** Opening RECORDS FOR PROCESSING block **

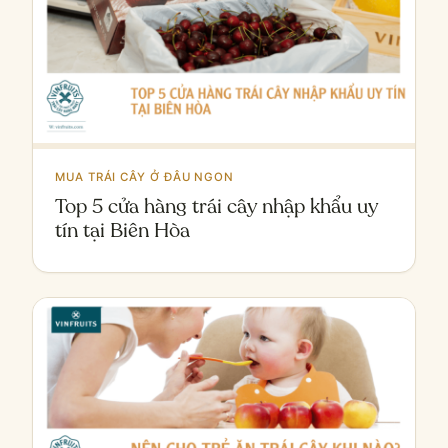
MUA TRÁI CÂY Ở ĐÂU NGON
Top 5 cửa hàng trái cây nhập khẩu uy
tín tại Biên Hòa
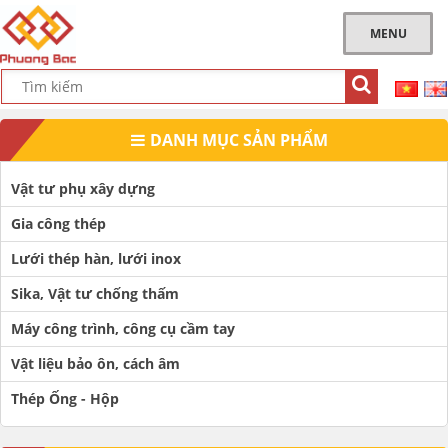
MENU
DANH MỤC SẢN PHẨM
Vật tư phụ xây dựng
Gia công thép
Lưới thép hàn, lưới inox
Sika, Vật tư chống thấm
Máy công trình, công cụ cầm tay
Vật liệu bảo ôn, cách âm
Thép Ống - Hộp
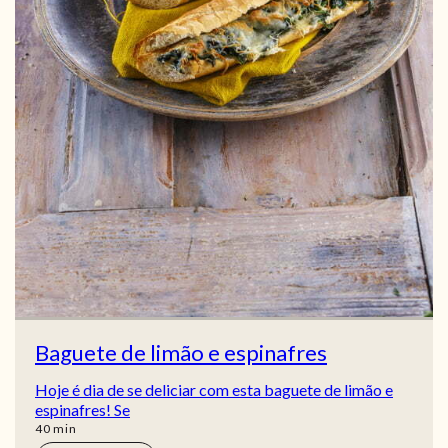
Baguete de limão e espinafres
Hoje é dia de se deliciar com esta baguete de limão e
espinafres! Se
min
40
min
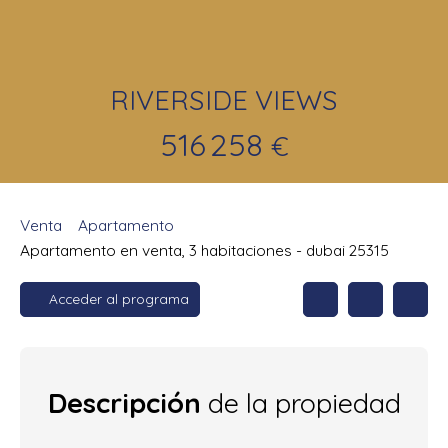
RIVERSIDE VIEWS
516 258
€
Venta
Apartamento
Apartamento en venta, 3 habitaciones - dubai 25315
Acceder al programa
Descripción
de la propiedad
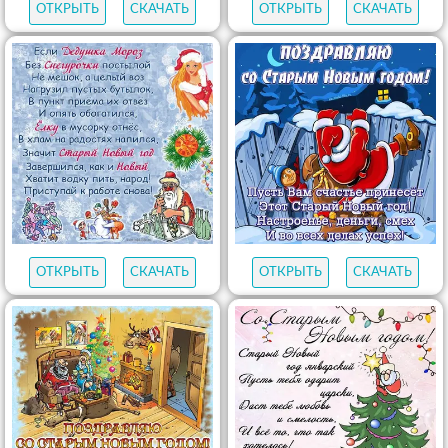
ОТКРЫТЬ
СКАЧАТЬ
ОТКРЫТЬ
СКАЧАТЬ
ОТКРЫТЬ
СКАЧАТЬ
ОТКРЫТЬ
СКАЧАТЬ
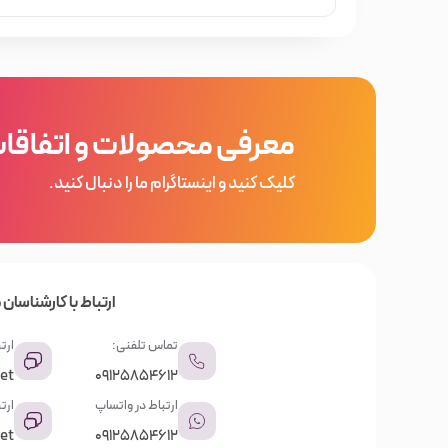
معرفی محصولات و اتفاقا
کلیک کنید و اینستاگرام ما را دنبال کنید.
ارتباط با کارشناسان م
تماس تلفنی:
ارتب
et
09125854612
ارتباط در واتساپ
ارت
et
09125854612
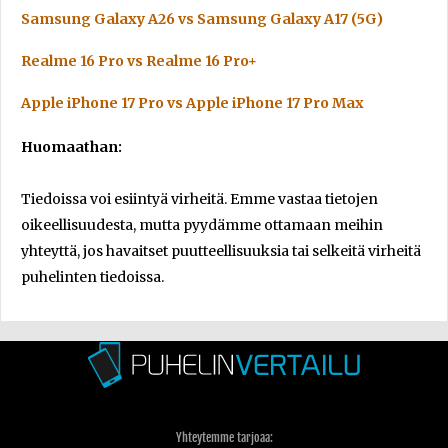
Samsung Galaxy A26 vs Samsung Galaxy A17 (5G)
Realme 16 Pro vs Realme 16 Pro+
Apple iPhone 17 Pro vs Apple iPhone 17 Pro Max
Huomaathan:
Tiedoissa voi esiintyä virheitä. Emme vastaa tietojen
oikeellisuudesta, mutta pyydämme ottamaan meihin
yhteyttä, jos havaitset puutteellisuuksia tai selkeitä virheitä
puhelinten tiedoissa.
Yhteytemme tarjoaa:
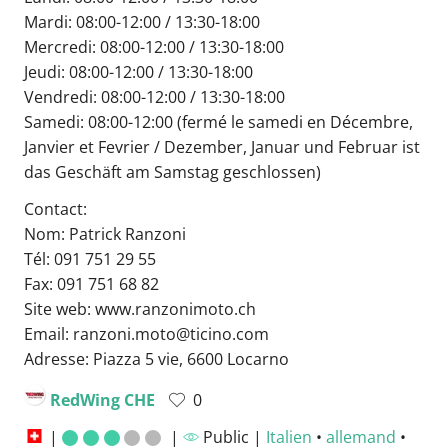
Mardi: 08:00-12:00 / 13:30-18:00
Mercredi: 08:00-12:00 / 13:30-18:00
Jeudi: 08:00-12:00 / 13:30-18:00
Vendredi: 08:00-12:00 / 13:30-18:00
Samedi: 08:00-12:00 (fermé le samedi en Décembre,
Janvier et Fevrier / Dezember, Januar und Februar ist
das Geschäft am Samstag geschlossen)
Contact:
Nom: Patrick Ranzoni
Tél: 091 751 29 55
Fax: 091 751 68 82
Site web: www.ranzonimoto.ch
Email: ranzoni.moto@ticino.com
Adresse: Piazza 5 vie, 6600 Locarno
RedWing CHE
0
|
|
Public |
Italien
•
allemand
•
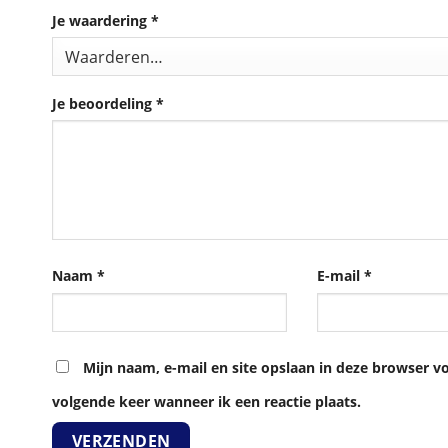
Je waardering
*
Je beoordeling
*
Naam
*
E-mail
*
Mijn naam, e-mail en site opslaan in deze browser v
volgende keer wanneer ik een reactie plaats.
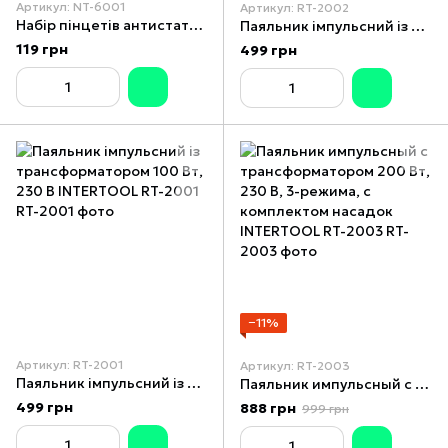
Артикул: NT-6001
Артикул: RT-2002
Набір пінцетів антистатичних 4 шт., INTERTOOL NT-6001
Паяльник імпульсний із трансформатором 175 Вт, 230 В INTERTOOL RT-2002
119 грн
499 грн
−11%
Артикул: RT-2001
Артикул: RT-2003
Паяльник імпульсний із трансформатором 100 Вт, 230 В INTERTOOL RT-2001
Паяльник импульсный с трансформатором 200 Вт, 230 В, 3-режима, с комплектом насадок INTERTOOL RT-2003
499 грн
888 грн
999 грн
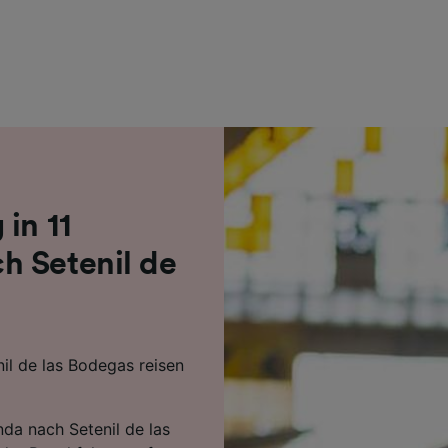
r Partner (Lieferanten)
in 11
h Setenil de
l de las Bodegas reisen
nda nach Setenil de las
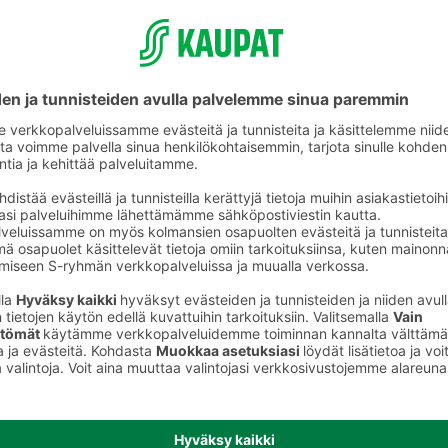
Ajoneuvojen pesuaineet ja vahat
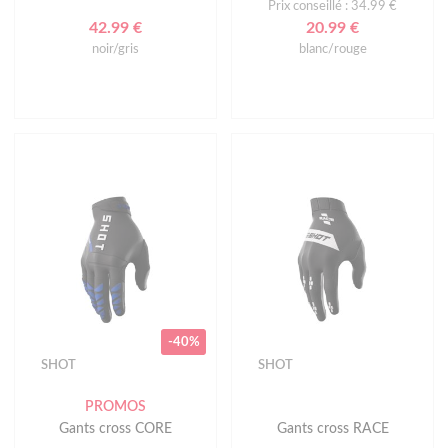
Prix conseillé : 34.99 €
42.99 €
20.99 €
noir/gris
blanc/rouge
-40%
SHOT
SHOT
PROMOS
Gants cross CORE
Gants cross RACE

** Closing RECORDS FOR PROCESSING block **

→ PROBLEM STATEMENT
Switch every "SHOT" in the rows above to "PROMO", keeping everything else the same. Write out all the rows again, leaving out the pictures.

→ SOLUTION FOR THIS PROBLEM
MUA TRÁI CÂY Ở ĐÂU NGON
Top 5 cửa hàng trái cây nhập khẩu uy
tín tại Biên Hòa
MENU
DANH MỤC SẢN PHẨM
Vật tư phụ xây dựng
Gia công thép
Lưới thép hàn, lưới inox
Sika, Vật tư chống thấm
Máy công trình, công cụ cầm tay
Vật liệu bảo ôn, cách âm
Thép Ống - Hộp
Baguete de limão e espinafres
Hoje é dia de se deliciar com esta baguete de limão e
espinafres! Se
min
40
min
RIVERSIDE VIEWS
516 258
€
Venta
Apartamento
Apartamento en venta, 3 habitaciones - dubai 25315
Acceder al programa
Descripción
de la propiedad
ОТКРЫТЬ
СКАЧАТЬ
ОТКРЫТЬ
СКАЧАТЬ
ОТКРЫТЬ
СКАЧАТЬ
ОТКРЫТЬ
СКАЧАТЬ
معرفی محصولات و اتفاقا
کلیک کنید و اینستاگرام ما را دنبال کنید.
ارتباط با کارشناسان م
تماس تلفنی:
ارتب
et
09125854612
ارتباط در واتساپ
ارت
et
09125854612
Samsung Galaxy A26 vs Samsung Galaxy A17 (5G)
Realme 16 Pro vs Realme 16 Pro+
Apple iPhone 17 Pro vs Apple iPhone 17 Pro Max
Huomaathan:
Tiedoissa voi esiintyä virheitä. Emme vastaa tietojen
oikeellisuudesta, mutta pyydämme ottamaan meihin
yhteyttä, jos havaitset puutteellisuuksia tai selkeitä virheitä
puhelinten tiedoissa.
Yhteytemme tarjoaa:
Mardi: 08:00-12:00 / 13:30-18:00
Mercredi: 08:00-12:00 / 13:30-18:00
Jeudi: 08:00-12:00 / 13:30-18:00
Vendredi: 08:00-12:00 / 13:30-18:00
Samedi: 08:00-12:00 (fermé le samedi en Décembre,
Janvier et Fevrier / Dezember, Januar und Februar ist
das Geschäft am Samstag geschlossen)
Contact:
Nom: Patrick Ranzoni
Tél: 091 751 29 55
Fax: 091 751 68 82
Site web: www.ranzonimoto.ch
Email: ranzoni.moto@ticino.com
Adresse: Piazza 5 vie, 6600 Locarno
RedWing CHE
0
|
|
Public |
Italien
•
allemand
•
Je waardering
*
Je beoordeling
*
Naam
*
E-mail
*
Mijn naam, e-mail en site opslaan in deze browser v
volgende keer wanneer ik een reactie plaats.
Артикул: NT-6001
Артикул: RT-2002
Набір пінцетів антистатичних 4 шт., INTERTOOL NT-6001
Паяльник імпульсний із трансформатором 175 Вт, 230 В INTERTOOL RT-2002
119 грн
499 грн
−11%
Артикул: RT-2001
Артикул: RT-2003
Паяльник імпульсний із трансформатором 100 Вт, 230 В INTERTOOL RT-2001
Паяльник импульсный с трансформатором 200 Вт, 230 В, 3-режима, с комплектом насадок INTERTOOL RT-2003
499 грн
888 грн
999 грн
r Partner (Lieferanten)
in 11
h Setenil de
l de las Bodegas reisen
nda nach Setenil de las
Ajoneuvojen pesuaineet ja vahat
Prix conseillé : 34.99 €
42.99 €
20.99 €
noir/gris
blanc/rouge
-40%
PROMO
PROMO
PROMOS
Gants cross CORE
Gants cross RACE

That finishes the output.